Conclusions and a proposal

This study has identified three major perceived interprofessional influences on doctors’ IPC attitudes and behaviours and potential barriers to change:

  1. a)

    preconceived professional stereotypes, including doctors’ aversion to, and nurses’ inflexible application of rules;

  2. b)

    interprofessional differences in beliefs about the importance and effectiveness of IPC; and

  3. c)

    modern versions of the doctor-nurse game in which nurses’ perceived failure to comply with the ‘rules of the game’, when speaking up about IPC, risks a negative response.
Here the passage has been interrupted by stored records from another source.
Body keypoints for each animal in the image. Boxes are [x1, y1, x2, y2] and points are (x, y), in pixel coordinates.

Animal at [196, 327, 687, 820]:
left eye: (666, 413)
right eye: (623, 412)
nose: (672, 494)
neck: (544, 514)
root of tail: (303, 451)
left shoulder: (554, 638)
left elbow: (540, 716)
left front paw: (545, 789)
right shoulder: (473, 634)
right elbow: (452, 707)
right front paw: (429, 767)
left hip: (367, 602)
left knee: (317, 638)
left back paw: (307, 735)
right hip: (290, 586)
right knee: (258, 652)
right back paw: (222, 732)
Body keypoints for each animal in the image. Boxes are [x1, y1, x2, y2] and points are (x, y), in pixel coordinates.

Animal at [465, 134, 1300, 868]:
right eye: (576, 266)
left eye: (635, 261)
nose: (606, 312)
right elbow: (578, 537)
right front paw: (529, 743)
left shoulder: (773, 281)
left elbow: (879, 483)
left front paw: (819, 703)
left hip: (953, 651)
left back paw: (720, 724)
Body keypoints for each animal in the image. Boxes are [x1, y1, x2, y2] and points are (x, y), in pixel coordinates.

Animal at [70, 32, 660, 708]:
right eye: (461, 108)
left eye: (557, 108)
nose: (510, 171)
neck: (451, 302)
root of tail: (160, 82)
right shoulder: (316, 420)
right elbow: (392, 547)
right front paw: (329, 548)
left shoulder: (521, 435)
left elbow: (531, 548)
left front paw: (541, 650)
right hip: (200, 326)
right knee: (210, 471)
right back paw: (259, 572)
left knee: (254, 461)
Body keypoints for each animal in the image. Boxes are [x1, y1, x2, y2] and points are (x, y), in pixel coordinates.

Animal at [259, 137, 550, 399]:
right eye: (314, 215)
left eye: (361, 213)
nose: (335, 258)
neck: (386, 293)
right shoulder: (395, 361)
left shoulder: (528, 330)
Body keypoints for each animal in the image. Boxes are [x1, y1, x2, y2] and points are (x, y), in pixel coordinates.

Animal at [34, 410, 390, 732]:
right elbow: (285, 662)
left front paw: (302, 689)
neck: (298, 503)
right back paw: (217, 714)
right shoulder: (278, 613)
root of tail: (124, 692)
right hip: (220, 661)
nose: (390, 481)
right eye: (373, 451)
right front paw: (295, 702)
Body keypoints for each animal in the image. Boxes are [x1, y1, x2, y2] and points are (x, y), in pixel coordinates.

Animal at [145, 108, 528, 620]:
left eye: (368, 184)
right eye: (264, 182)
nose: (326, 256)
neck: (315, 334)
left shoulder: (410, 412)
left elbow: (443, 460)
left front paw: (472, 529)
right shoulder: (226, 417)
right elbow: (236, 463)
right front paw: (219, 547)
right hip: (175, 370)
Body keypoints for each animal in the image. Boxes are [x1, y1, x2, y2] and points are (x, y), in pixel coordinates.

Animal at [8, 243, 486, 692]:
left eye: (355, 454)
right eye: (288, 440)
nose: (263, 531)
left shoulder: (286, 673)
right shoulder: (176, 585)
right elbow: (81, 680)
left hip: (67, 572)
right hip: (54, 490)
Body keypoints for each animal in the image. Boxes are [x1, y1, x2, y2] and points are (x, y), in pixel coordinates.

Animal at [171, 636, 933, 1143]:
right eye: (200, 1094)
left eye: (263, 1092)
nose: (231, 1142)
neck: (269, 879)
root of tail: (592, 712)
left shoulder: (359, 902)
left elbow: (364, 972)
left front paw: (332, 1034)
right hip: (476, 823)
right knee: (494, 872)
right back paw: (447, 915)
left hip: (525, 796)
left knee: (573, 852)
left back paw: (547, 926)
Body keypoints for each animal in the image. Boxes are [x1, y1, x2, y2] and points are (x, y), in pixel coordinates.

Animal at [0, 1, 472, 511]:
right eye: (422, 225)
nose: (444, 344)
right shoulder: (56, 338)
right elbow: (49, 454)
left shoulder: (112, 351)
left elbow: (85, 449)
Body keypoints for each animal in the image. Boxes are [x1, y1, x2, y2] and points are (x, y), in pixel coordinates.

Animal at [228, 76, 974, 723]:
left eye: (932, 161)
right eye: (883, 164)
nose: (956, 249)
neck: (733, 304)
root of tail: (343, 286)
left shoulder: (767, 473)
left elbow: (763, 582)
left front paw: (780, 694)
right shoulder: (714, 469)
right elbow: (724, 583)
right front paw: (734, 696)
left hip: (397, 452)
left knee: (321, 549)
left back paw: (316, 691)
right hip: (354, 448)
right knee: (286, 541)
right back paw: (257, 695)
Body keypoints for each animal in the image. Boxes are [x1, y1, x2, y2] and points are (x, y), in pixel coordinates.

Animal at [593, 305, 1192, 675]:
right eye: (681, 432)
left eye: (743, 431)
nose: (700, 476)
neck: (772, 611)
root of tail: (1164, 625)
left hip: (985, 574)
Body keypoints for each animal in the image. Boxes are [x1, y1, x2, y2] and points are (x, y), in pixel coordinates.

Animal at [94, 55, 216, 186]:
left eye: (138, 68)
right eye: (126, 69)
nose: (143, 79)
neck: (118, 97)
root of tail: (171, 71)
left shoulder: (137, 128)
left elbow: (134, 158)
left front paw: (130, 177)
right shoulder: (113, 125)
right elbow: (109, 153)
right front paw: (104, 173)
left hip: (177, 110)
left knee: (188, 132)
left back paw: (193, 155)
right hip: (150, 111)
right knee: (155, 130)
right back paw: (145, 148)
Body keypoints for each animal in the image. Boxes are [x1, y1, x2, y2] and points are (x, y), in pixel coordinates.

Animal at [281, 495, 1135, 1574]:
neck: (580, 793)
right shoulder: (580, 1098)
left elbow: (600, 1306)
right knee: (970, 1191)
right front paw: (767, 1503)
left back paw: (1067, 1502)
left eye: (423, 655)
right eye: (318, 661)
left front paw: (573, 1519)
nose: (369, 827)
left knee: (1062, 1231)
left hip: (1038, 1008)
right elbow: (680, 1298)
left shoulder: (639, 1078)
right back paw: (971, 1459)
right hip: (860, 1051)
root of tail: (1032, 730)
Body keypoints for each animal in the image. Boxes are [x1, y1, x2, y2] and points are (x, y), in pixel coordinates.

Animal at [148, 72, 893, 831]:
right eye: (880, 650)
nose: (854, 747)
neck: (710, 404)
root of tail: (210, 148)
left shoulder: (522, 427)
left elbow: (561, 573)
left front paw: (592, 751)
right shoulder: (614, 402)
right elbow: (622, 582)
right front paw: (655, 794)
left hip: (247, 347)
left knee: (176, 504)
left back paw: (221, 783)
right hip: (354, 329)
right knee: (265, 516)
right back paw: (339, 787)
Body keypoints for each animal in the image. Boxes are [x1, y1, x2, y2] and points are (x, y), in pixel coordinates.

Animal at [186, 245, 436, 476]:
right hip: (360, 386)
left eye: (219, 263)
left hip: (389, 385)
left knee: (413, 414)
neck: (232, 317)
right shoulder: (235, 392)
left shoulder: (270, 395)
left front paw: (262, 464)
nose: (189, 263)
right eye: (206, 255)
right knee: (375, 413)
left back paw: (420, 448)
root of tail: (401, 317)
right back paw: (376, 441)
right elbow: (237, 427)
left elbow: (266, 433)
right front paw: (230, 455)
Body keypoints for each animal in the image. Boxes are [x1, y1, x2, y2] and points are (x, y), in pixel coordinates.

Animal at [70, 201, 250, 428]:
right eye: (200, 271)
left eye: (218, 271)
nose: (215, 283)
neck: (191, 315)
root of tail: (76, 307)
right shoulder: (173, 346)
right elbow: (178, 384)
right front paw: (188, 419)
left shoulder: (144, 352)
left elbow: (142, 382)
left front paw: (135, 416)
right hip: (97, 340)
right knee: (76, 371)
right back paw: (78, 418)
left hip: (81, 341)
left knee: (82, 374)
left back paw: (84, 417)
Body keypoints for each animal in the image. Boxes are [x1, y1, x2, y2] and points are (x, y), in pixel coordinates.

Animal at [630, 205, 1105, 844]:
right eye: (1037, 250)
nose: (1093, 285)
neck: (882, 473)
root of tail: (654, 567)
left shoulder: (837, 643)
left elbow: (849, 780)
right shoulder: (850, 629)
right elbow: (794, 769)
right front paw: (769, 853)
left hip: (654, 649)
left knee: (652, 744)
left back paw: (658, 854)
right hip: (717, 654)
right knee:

Despite different origins, cultures and models of practice, the medical and nursing professions are mutually dependent. Optimal HAI prevention depends on interprofessional collaboration, which is often elusive but critical to patient safety. We argue that it would be enhanced by adherence to basic ethical principles. In the face of ongoing barriers to collaboration, Irvine, et al.proposed a dialogical approach to inter-specialty ethics – an ‘extended collegiality’ [64]. Based on this concept, Clarke et al.proposed a conceptual framework incorporating (i) principles of behaviour; (ii) organisational structures; and (iii) processes to support ethical practices [65]. This framework would provide a suitable ethical basis for interprofessional interactions in the context of hospital IPC:

Principles

An ethical approach to IPC would include mutual respect and willingness to negotiate interprofessional differences in knowledge and understanding of IPC policies—including which are most important and effective, how to apply them and whether they can be modified without loss of effectiveness. Equitable consultations would be committed to achieving consensus or amicable compromise.

Structures

Organisational structures to support such an approach would include a coordinated, multidisciplinary system to a) monitor, and feed-back to clinicians, data on the true burden of HAIs; b) prioritise IPC in proportion to the burden; and c) communicate, implement, and evaluate agreed IPC policies. Relevant expertise would be deployed to ensure that policies were: evidence-based (IPC/infectious diseases experts); practicable and context-appropriate (frontline clinicians); and adequately resourced to achieve realistic, enforceable targets (clinical leaders, administrators).

Processes

The processes required to implement these structures might include: empowerment of staff at all levels to remind others, respectfully, of relevant IPC practices; a mechanism to report unprofessional behaviour, without recrimination, and manage staff, irrespective of status, who consistently fail to comply with agreed policies and/or bully others who attempt to enforce them; multidisciplinary peer-group review of IPC process and outcome measures – e.g. practice audit and HAI surveillance data—and implementation of remedial action if needed.

Strengths and limitations

A major strength of this study was the seniority and experience of participants and the breadth, variety, and frankness of their views. As a case study, it was appropriately limited to one hospital, but this could be seen to limit its applicability to other settings. However, our experience and the published literature suggest that participants’ perceptions were consistent with those of senior clinicians elsewhere.